Arthur Russell’s “Let’s Go Swimming” received a remix from Walter Gibbons, one of the New York disco scene’s most pioneering queer producers. Although Russell was still relatively obscure when he passed away from an AIDS-related illness at age 40 in 1992, his music has found a larger audience in recent years.   

  1. Somebody Loves You - Betty Who

    Betty Who recently gave the Queer Eye theme song an update, but she’s no stranger to the LGBTQ community. After her song “Somebody Loves You” went viral, Who realized it was her devoted LBGTQ fans who brought her to stardom. “I wouldn’t have a career if it wasn’t for the LGBTQ community…I’ve felt the most at home within the LGBTQ+ community. I feel like I’ve found a space that I can sort of be myself and also share my stories, share my insecurities and good days and bad days with them. And they share theirs with me. I’m very, very lucky.”  
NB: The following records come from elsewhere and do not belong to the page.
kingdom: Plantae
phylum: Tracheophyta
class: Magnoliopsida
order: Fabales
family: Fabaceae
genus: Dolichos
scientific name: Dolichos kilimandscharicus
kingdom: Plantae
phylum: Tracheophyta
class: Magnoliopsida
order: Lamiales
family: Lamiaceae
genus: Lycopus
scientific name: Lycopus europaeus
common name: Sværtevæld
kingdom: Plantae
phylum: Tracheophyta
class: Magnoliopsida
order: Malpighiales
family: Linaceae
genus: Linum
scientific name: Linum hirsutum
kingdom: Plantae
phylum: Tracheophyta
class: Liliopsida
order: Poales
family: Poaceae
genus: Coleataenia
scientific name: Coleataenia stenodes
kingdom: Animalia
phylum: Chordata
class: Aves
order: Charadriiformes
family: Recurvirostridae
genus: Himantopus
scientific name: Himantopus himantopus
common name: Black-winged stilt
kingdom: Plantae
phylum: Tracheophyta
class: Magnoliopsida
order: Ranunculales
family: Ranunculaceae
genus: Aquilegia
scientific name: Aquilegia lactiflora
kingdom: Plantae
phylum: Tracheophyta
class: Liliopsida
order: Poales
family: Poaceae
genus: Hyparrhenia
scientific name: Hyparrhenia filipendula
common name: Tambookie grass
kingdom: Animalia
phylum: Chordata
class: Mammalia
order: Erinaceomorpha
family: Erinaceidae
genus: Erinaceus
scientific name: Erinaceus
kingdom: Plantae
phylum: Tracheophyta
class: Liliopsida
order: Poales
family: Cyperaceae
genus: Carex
  2. Where are we Going? Pt 1 - Octo Octa

Maya Bouldry-Morrison started releasing music under the name Octo Octa in 2011, and publicly came out as transgender in 2016. Now, with albums like “Between Two Selves” and “Where Are We Going,” she is bringing greater visibility to trans artists and elevating the need for gender inclusivity in the music industry.

  1. Sometimes - be steadwell

    You may recognize this song if you’ve listened to the “Queery by Cameron Esposito” podcast. It's a song all about self-exploration, and learning who you are and where you fit in.

  2. Azure - Cecil Taylor

Known for a uniquely percussive style of piano playing, Cecil Taylor made waves with his bold experimentations. But he also stood out for being one of the few queer musicians in the world of avant-garde jazz.

  1. Over & Over - Sylvester

Sylvester was the out and proud West Coast disco star who put gender expression at the forefront of his music and persona. Though Sylvester passed away in 1988 after contracting HIV, this track is still liberating dancefloors worldwide.